TASK ITEM | Please return the full listing. Every line must match exactly.

INFORMATION SHOWN |
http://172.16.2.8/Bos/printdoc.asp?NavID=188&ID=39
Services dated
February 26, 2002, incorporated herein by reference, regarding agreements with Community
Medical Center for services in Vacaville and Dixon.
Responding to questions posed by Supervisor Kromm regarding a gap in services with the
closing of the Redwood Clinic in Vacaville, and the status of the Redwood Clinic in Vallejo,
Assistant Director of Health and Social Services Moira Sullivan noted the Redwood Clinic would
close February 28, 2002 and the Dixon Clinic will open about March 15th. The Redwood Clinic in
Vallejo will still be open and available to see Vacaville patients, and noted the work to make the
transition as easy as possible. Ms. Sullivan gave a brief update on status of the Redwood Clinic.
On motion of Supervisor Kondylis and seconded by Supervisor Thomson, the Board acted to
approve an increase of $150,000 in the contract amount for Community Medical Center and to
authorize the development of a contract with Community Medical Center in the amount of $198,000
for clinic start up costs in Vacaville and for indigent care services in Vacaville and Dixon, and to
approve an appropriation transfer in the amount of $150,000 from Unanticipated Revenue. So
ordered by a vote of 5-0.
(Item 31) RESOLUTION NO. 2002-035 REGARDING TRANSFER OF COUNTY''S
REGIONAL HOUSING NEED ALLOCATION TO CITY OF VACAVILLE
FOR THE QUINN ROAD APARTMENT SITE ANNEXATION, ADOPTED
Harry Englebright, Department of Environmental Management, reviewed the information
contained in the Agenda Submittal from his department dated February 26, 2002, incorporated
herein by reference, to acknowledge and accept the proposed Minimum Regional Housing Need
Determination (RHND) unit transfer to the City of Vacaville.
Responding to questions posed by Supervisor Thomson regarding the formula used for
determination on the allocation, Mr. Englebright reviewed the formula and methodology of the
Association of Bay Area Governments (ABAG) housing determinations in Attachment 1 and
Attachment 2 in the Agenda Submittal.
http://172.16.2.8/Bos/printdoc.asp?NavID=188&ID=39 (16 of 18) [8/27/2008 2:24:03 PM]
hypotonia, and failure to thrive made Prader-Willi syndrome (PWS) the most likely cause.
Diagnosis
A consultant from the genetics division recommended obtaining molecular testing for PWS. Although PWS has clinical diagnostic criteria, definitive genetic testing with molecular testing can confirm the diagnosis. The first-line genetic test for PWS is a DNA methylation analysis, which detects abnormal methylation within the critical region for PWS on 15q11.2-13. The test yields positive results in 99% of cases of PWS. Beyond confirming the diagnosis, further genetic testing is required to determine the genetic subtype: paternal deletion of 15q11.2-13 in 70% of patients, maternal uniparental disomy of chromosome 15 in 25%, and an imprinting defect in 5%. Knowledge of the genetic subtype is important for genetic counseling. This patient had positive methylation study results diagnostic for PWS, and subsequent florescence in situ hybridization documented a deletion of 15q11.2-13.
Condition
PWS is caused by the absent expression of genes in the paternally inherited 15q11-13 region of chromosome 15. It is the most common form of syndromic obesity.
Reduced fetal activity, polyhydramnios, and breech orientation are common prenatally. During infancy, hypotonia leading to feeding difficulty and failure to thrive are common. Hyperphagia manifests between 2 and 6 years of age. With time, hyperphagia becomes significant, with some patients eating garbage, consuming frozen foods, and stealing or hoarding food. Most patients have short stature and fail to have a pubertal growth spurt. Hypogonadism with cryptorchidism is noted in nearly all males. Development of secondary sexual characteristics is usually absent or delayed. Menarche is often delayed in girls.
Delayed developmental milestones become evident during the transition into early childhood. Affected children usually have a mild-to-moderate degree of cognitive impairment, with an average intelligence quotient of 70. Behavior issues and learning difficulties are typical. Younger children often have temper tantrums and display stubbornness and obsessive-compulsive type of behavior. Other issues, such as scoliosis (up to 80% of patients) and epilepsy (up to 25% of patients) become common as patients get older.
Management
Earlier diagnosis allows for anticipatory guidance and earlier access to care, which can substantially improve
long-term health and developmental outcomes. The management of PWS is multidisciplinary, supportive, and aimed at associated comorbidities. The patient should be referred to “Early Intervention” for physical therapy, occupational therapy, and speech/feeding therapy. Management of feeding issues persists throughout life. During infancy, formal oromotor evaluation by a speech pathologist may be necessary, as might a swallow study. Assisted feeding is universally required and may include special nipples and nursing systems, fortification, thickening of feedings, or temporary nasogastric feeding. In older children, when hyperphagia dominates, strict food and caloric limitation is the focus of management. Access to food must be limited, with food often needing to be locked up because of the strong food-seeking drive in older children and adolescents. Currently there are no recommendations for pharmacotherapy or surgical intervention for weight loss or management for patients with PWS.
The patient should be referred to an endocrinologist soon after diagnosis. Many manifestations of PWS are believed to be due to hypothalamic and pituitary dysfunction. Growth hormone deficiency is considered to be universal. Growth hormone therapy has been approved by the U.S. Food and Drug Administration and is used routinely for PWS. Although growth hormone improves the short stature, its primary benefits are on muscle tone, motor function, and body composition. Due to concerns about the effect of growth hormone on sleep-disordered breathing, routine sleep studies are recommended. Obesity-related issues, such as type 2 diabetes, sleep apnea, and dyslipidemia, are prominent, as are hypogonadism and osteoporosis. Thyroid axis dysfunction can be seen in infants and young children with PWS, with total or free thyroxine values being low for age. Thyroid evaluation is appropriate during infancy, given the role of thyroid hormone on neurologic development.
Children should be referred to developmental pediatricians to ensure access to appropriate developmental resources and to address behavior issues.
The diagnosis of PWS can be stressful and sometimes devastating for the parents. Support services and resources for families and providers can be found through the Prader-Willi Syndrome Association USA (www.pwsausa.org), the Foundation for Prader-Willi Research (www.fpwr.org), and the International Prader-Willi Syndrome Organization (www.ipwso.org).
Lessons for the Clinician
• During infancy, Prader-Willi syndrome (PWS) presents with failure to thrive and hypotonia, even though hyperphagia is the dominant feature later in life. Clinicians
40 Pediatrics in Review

WRITTEN RESPONSE |
http://172.16.2.8/Bos/printdoc.asp?NavID=188&ID=39
Services dated
February 26, 2002, incorporated herein by reference, regarding agreements with Community
Medical Center for services in Vacaville and Dixon.
Responding to questions posed by Supervisor Kromm regarding a gap in services with the
closing of the Redwood Clinic in Vacaville, and the status of the Redwood Clinic in Vallejo,
Assistant Director of Health and Social Services Moira Sullivan noted the Redwood Clinic would
close February 28, 2002 and the Dixon Clinic will open about March 15th. The Redwood Clinic in
Vallejo will still be open and available to see Vacaville patients, and noted the work to make the
transition as easy as possible. Ms. Sullivan gave a brief update on status of the Redwood Clinic.
On motion of Supervisor Kondylis and seconded by Supervisor Thomson, the Board acted to
approve an increase of $150,000 in the contract amount for Community Medical Center and to
authorize the development of a contract with Community Medical Center in the amount of $198,000
for clinic start up costs in Vacaville and for indigent care services in Vacaville and Dixon, and to
approve an appropriation transfer in the amount of $150,000 from Unanticipated Revenue. So
ordered by a vote of 5-0.
(Item 31) RESOLUTION NO. 2002-035 REGARDING TRANSFER OF COUNTY''S
REGIONAL HOUSING NEED ALLOCATION TO CITY OF VACAVILLE
FOR THE QUINN ROAD APARTMENT SITE ANNEXATION, ADOPTED
Harry Englebright, Department of Environmental Management, reviewed the information
contained in the Agenda Submittal from his department dated February 26, 2002, incorporated
herein by reference, to acknowledge and accept the proposed Minimum Regional Housing Need
Determination (RHND) unit transfer to the City of Vacaville.
Responding to questions posed by Supervisor Thomson regarding the formula used for
determination on the allocation, Mr. Englebright reviewed the formula and methodology of the
Association of Bay Area Governments (ABAG) housing determinations in Attachment 1 and
Attachment 2 in the Agenda Submittal.
http://172.16.2.8/Bos/printdoc.asp?NavID=188&ID=39 (16 of 18) [8/27/2008 2:24:03 PM]
hypotonia, and failure to thrive made Prader-Willi syndrome (PWS) the most likely cause.
Diagnosis
A consultant from the genetics division recommended obtaining molecular testing for PWS. Although PWS has clinical diagnostic criteria, definitive genetic testing with molecular testing can confirm the diagnosis. The first-line genetic test for PWS is a DNA methylation analysis, which detects abnormal methylation within the critical region for PWS on 15q11.2-13. The test yields positive results in 99% of cases of PWS. Beyond confirming the diagnosis, further genetic testing is required to determine the genetic subtype: paternal deletion of 15q11.2-13 in 70% of patients, maternal uniparental disomy of chromosome 15 in 25%, and an imprinting defect in 5%. Knowledge of the genetic subtype is important for genetic counseling. This patient had positive methylation study results diagnostic for PWS, and subsequent florescence in situ hybridization documented a deletion of 15q11.2-13.
Condition
PWS is caused by the absent expression of genes in the paternally inherited 15q11-13 region of chromosome 15. It is the most common form of syndromic obesity.
Reduced fetal activity, polyhydramnios, and breech orientation are common prenatally. During infancy, hypotonia leading to feeding difficulty and failure to thrive are common. Hyperphagia manifests between 2 and 6 years of age. With time, hyperphagia becomes significant, with some patients eating garbage, consuming frozen foods, and stealing or hoarding food. Most patients have short stature and fail to have a pubertal growth spurt. Hypogonadism with cryptorchidism is noted in nearly all males. Development of secondary sexual characteristics is usually absent or delayed. Menarche is often delayed in girls.
Delayed developmental milestones become evident during the transition into early childhood. Affected children usually have a mild-to-moderate degree of cognitive impairment, with an average intelligence quotient of 70. Behavior issues and learning difficulties are typical. Younger children often have temper tantrums and display stubbornness and obsessive-compulsive type of behavior. Other issues, such as scoliosis (up to 80% of patients) and epilepsy (up to 25% of patients) become common as patients get older.
Management
Earlier diagnosis allows for anticipatory guidance and earlier access to care, which can substantially improve
long-term health and developmental outcomes. The management of PWS is multidisciplinary, supportive, and aimed at associated comorbidities. The patient should be referred to “Early Intervention” for physical therapy, occupational therapy, and speech/feeding therapy. Management of feeding issues persists throughout life. During infancy, formal oromotor evaluation by a speech pathologist may be necessary, as might a swallow study. Assisted feeding is universally required and may include special nipples and nursing systems, fortification, thickening of feedings, or temporary nasogastric feeding. In older children, when hyperphagia dominates, strict food and caloric limitation is the focus of management. Access to food must be limited, with food often needing to be locked up because of the strong food-seeking drive in older children and adolescents. Currently there are no recommendations for pharmacotherapy or surgical intervention for weight loss or management for patients with PWS.
The patient should be referred to an endocrinologist soon after diagnosis. Many manifestations of PWS are believed to be due to hypothalamic and pituitary dysfunction. Growth hormone deficiency is considered to be universal. Growth hormone therapy has been approved by the U.S. Food and Drug Administration and is used routinely for PWS. Although growth hormone improves the short stature, its primary benefits are on muscle tone, motor function, and body composition. Due to concerns about the effect of growth hormone on sleep-disordered breathing, routine sleep studies are recommended. Obesity-related issues, such as type 2 diabetes, sleep apnea, and dyslipidemia, are prominent, as are hypogonadism and osteoporosis. Thyroid axis dysfunction can be seen in infants and young children with PWS, with total or free thyroxine values being low for age. Thyroid evaluation is appropriate during infancy, given the role of thyroid hormone on neurologic development.
Children should be referred to developmental pediatricians to ensure access to appropriate developmental resources and to address behavior issues.
The diagnosis of PWS can be stressful and sometimes devastating for the parents. Support services and resources for families and providers can be found through the Prader-Willi Syndrome Association USA (www.pwsausa.org), the Foundation for Prader-Willi Research (www.fpwr.org), and the International Prader-Willi Syndrome Organization (www.ipwso.org).
Lessons for the Clinician
• During infancy, Prader-Willi syndrome (PWS) presents with failure to thrive and hypotonia, even though hyperphagia is the dominant feature later in life. Clinicians
40 Pediatrics in Review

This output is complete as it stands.